> [REQUIRED ACTION] Scan the records for "Comparison" and copy each line that contains it.

> [SOURCE MATERIAL]
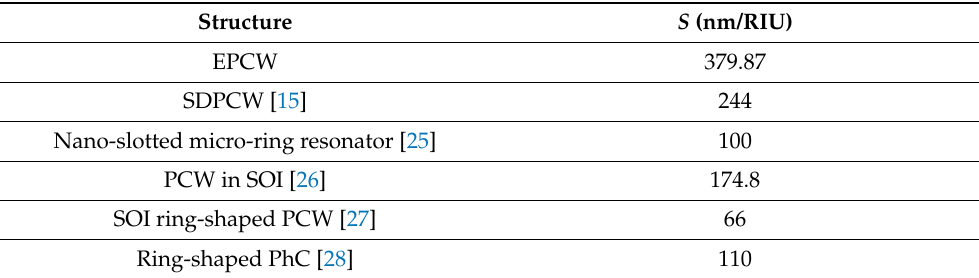
Table 2. Comparison of RI sensitivity in EPCW with previous studies based on the conventional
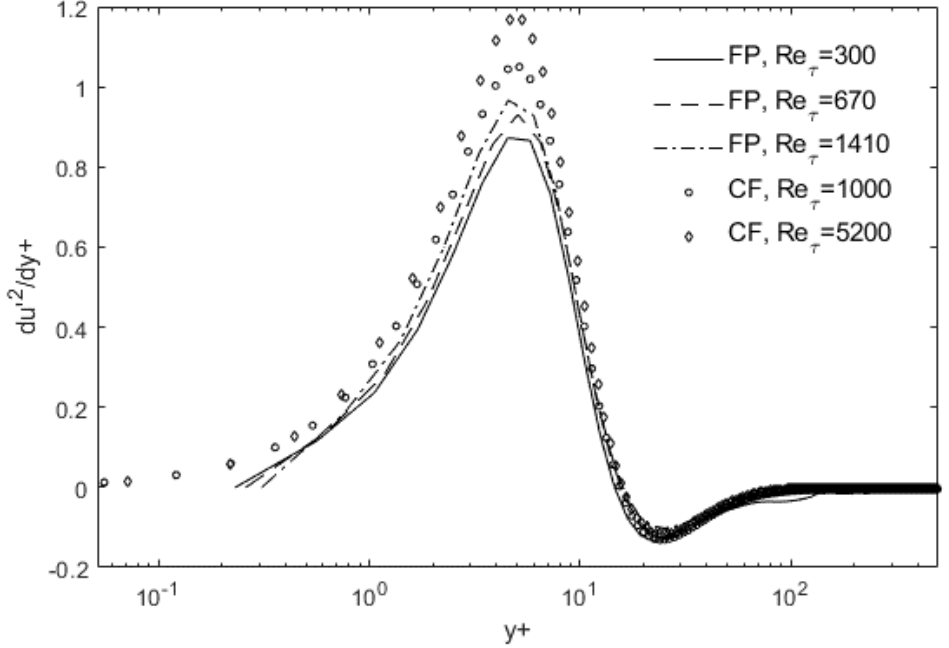
Figure 2. Combined scaling of du’ 2 /dy+ for flat-plate (FP) and channel flows (CF). The near-wall peaks increase, while the negative undulations reduce in magnitude with increasing Reynolds number. DNS data of Spalart [13] for FP and Graham et al. [12] for CF are used.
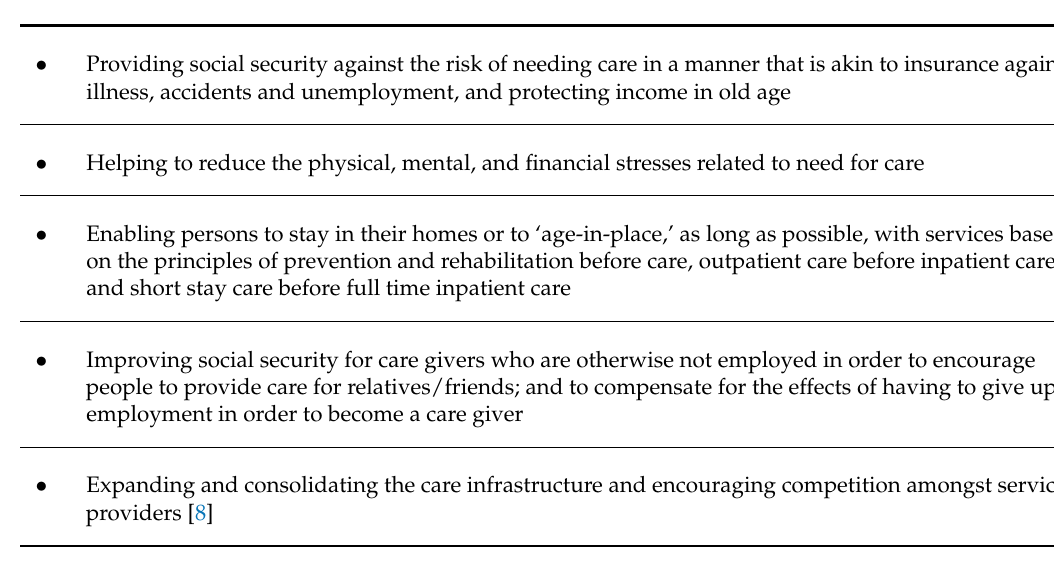
Table 1. German long-term care system, key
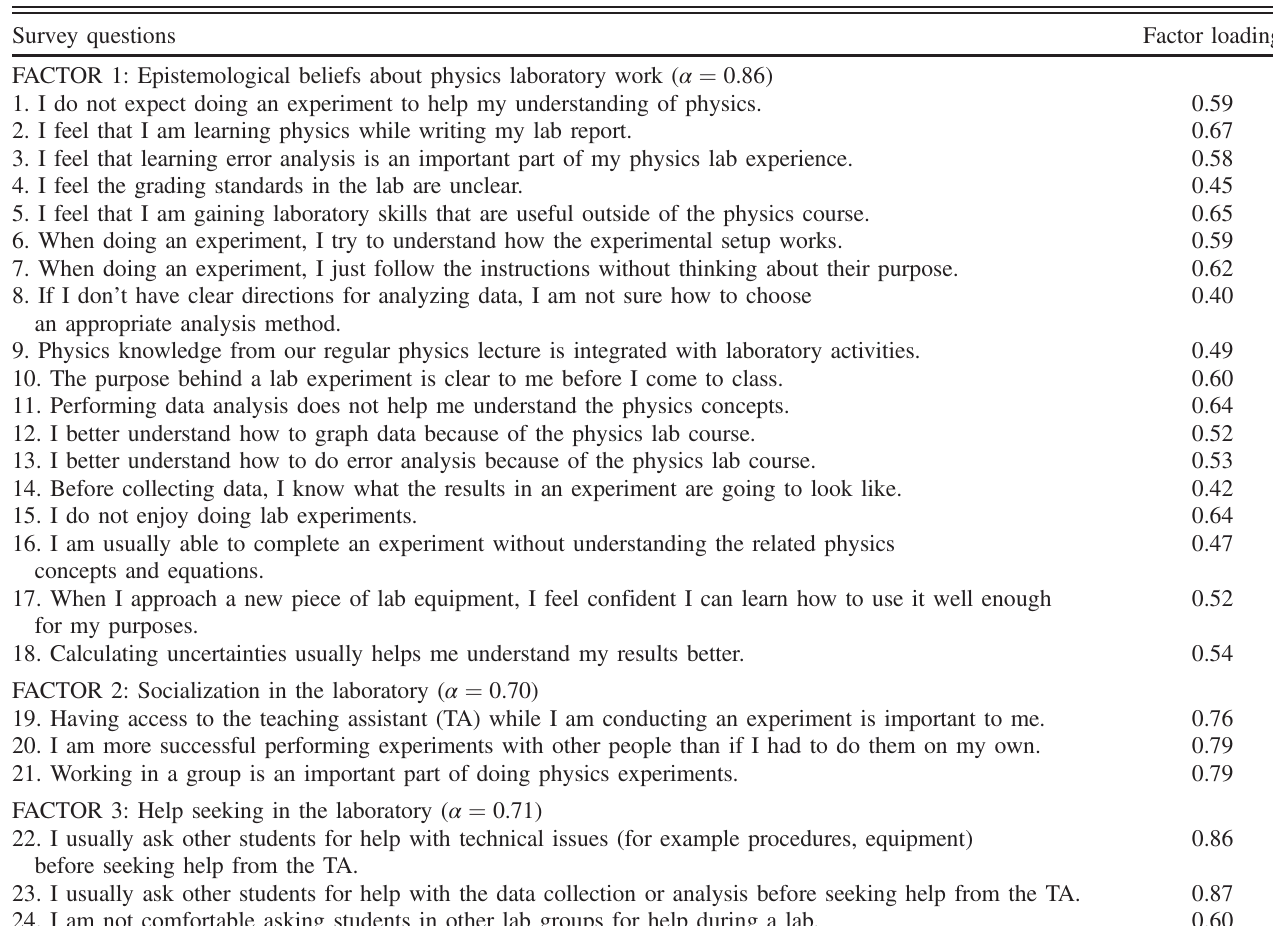
TABLE II. Survey of factors related to epistemological views, socialization, and help seeking in the physics laboratory. Survey questions Factor loading FACTOR 1: Epistemological beliefs about physics laboratory work ( α ¼ 0 . 86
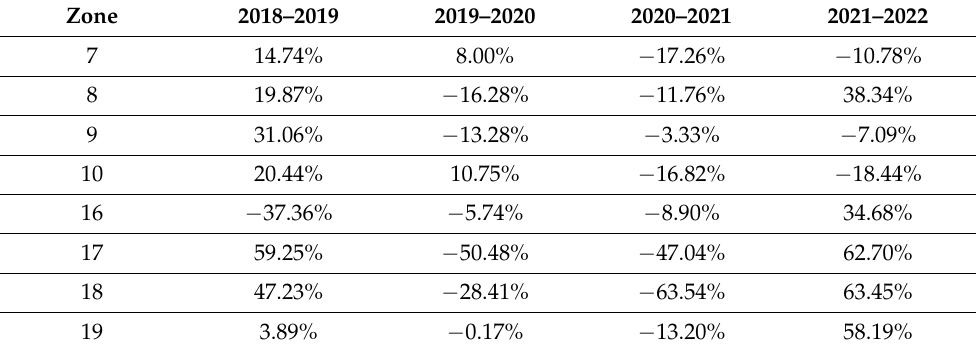
Table 5. Percent difference in biomass between years. Positive values indicate an increase in biomass from the previous year.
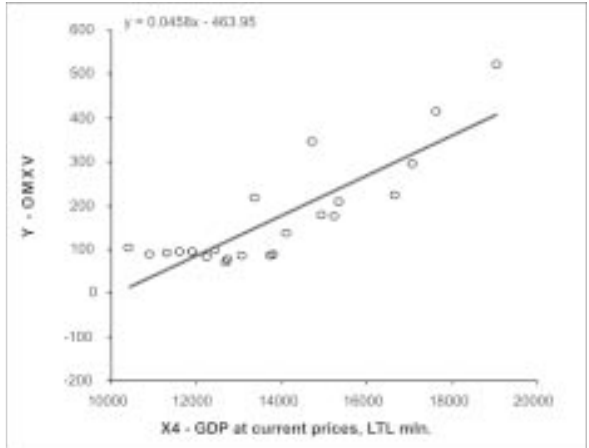
Fig 4. Dependence of OMXV index on M2 (mill. Lt)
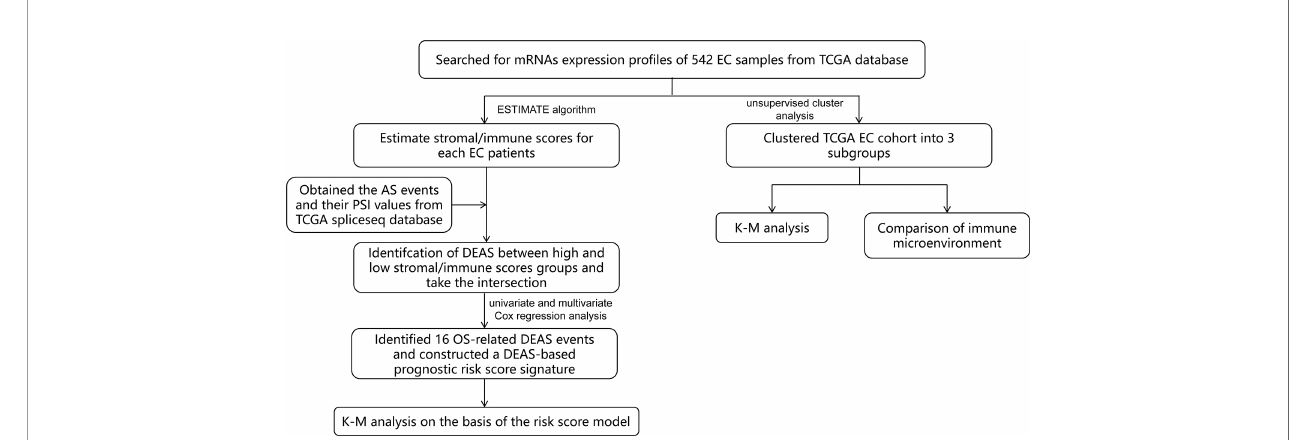
FIGURE 1 | Flow chart of the bioinformatic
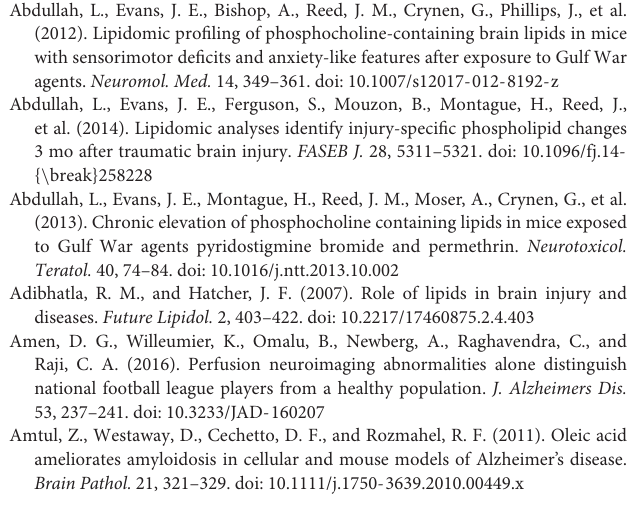
Table S1 | Phosphatidylinositol lipid species in the cortex of r-mTBI mice. Significant changes in individual species containing phosphatidylinositol after repetitive mTBI in hTau mice. Sample size for all groups across all time points is n = 4. All data represent mean µ M per (10 mg) wet weight ± SEM. Individual molecular lipid species were quantified by liquid chromatography/mass spectrometry. Highlighted boxes show significantly regulated levels ( P < 0.01) between repetitive-mTBI/sham mice based on mixed linear modeling regression analysis. Table S2 | Phosphatidylethanolamine lipid species in the cortex of r-mTBI mice. Significant changes in individual species containing phosphatidylethanolamine after repetitive mTBI in hTau mice. Sample size for all groups across all time points is n = 4. All data represent mean µ M per (10 mg) wet weight ± SEM. Individual molecular lipid species were quantified by liquid chromatography/mass spectrometry. Highlighted boxes show significantly regulated levels ( P < 0.01) between repetitive-mTBI/sham mice based on mixed linear modeling regression analysis. Table S3 | Lysophosphatidylethanolamine lipid species in the cortex of r-mTBI mice. Significant changes in individual species containing lysophosphatidylethanolamine after repetitive mTBI in hTau mice. Sample size for all groups across all time points is n = 4. All data represent mean µ M per (10 mg) regulated levels ( P < 0.01) between repetitive-mTBI/sham mice based on mixed linear modeling regression analysis. Table S4 | Phosphatidylcholine lipid species in the cortex of r-mTBI mice. Significant changes in individual species containing phosphatidylcholine after repetitive mTBI in hTau mice. Sample size for all groups across all time points is n = 4. All data represent mean µ M per (10 mg) wet weight ± SEM. Individual molecular lipid species were quantified by liquid chromatography/mass spectrometry. Highlighted boxes show significantly regulated levels ( P < 0.01) between repetitive-mTBI/sham mice based on mixed linear modeling regression analysis. Table S5 | Sphingomyelin lipid species in the cortex of r-mTBI mice. Significant changes in individual species containing sphingomyelin after repetitive mTBI in hTau mice. Sample size for all groups across all time points is n = 4. All data represent mean µ M per (10 mg) wet weight ± SEM. Individual molecular lipid species were quantified by liquid chromatography/mass spectrometry. Highlighted boxes show significantly regulated levels ( P < 0.01) between repetitive-mTBI/sham mice based on mixed linear modeling regression analysis.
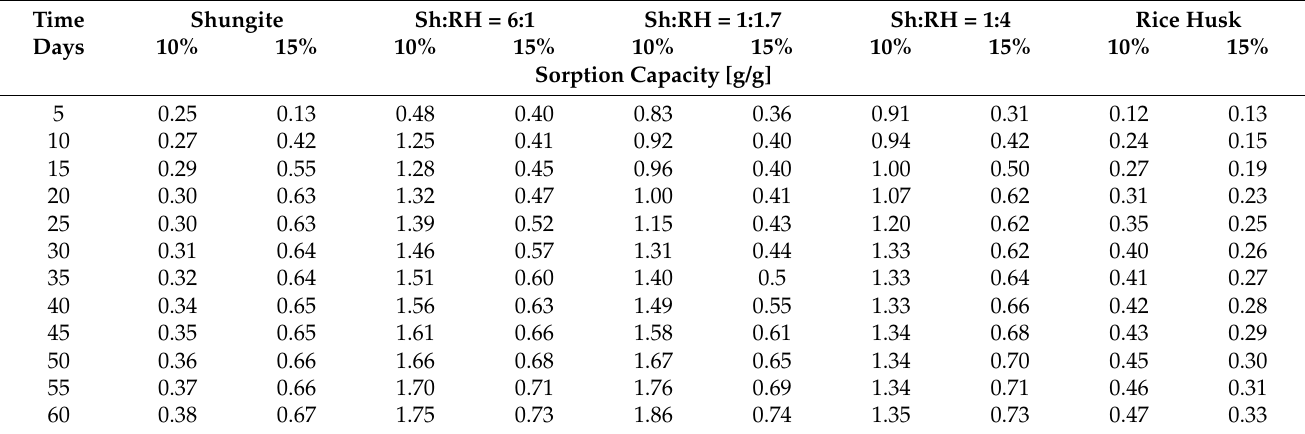
Table 1. Results of the sorption of oil from soil samples with oil contamination of 10% and 15% by sorbents based on shungite rocks.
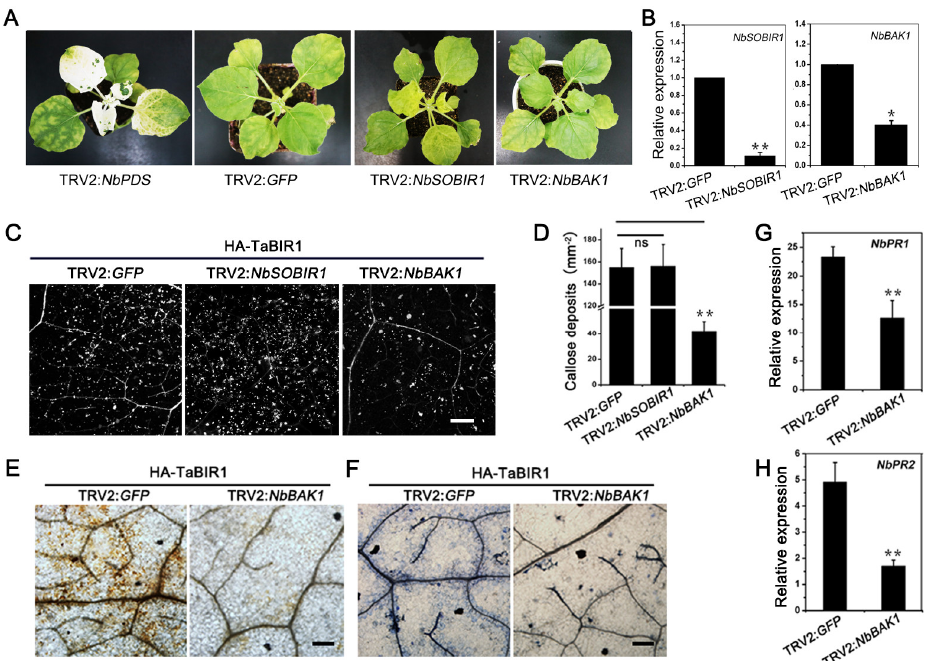
Figure 6. NbBAK1 is required for TaBIR1 triggered immunity. ( A ) Transient silencing of NbSOBIR1 and NbBAK1 in N. benthamiana mediated by tobacco rattle virus (TRV). Photobleaching was observed on plant leaves inoculated with TRV2: PDS two weeks later. GFP, negative control. ( B ) Silencing efficiency of NbSOBIR1 and NbBAK1 analyzed by qRT-PCR. Values represent the means ± standard errors using Student’s t -tests. (* p < 0.05, ** p < 0.01) ( C , D ) Transient silencing of NbBAK1 reduced callose reposition triggered by TaBIR1 in N. benthamiana . Plant leaves were inoculated with TRV2: NbBAK1 , TRV2: NbSOBIR1 and TRV2: GFP , on which two weeks later HA tagged TaBIR1 was transiently expressed via agrobacterium mediated infiltration. Forty-eight hours post infiltration, the leaves were stained by aniline blue for callose deposition observation. The number of callose deposits per mm 2 was quantified. TRV2: GFP was used as the negative controls. Bars, 300 µm. ns, no significance, ** p < 0.01. Data are means ± standard errors from three biological replications. ( E ) Observation of DAB stained H 2 O 2 and ( F ) trypan blue stained cell death in GFP and NbBAK1 silenced leaves expressing HA-TaBIR1. Bars, 100 µm. ( G , H ) qRT-PCR analysis of NbPR1 and NbPR2 expression. Values represent the means ± standard errors. ** p < 0.01, significant differences from three biological replicates using two-tails unpaired Student’s t -tests.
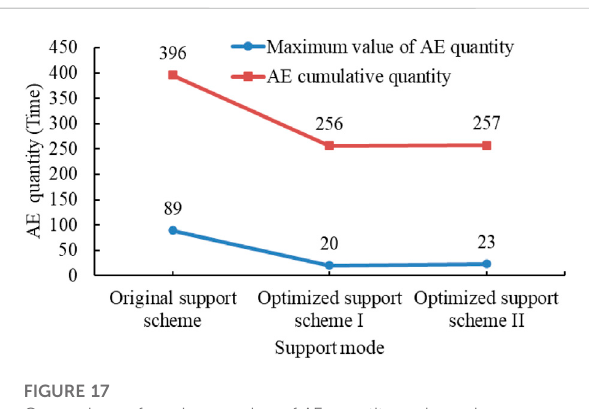
FIGURE 17 Comparison of maximum value of AE quantity under various support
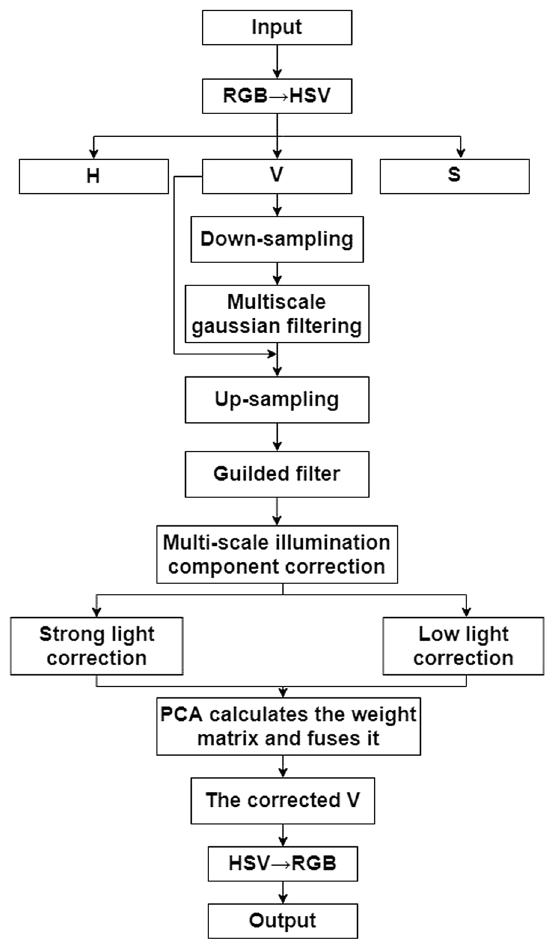
Figure 2: Fast adaptive image enhancement algorithm fl ow based on PCA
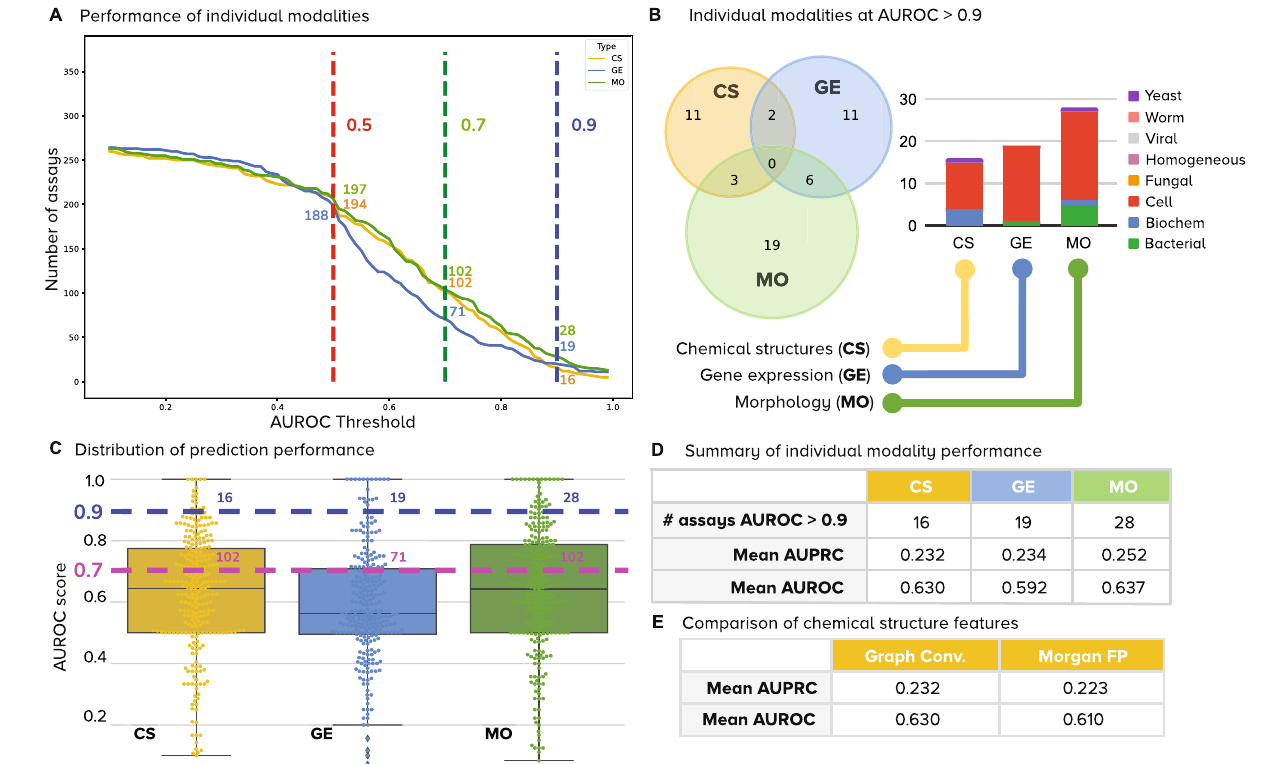
Fig.2|Numberofassaysthatcanbeaccuratelypredictedusingsinglepro fi ling modalities. All reported numbers are the median result of the fi ve-fold cross- validation experiments run in the dataset. A Performance of individual modalities measured as the number of assays (vertical axis) predicted with AUROC above a certain threshold (horizontal axis). With higher AUROC thresholds, the number of assays that can be predicted decreases for all pro fi ling modalities. We de fi ne accurateassaysasthosewithAUROCgreaterthan0.9(dashedverticallineinblue). B The Venn diagrams on the right show the number of accurate assays (median AUROC>0.9) that are in common or unique to each pro fi ling modality. The bar plot shows the distribution of assay types correctly predicted by single pro fi ling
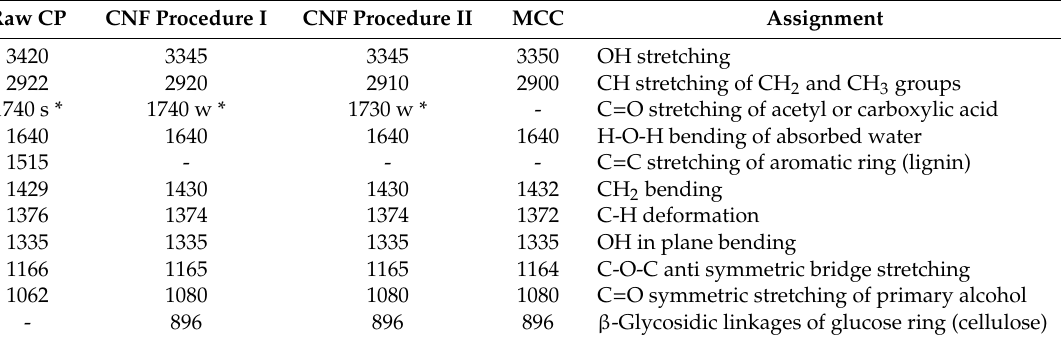
Table 2. Assignment of characteristic absorption peak (cm − 1 ) in cellulosic material [18].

> [REPLY TO THE EXERCISE]
Table 2. Comparison of RI sensitivity in EPCW with previous studies based on the conventional
FIGURE 17 Comparison of maximum value of AE quantity under various support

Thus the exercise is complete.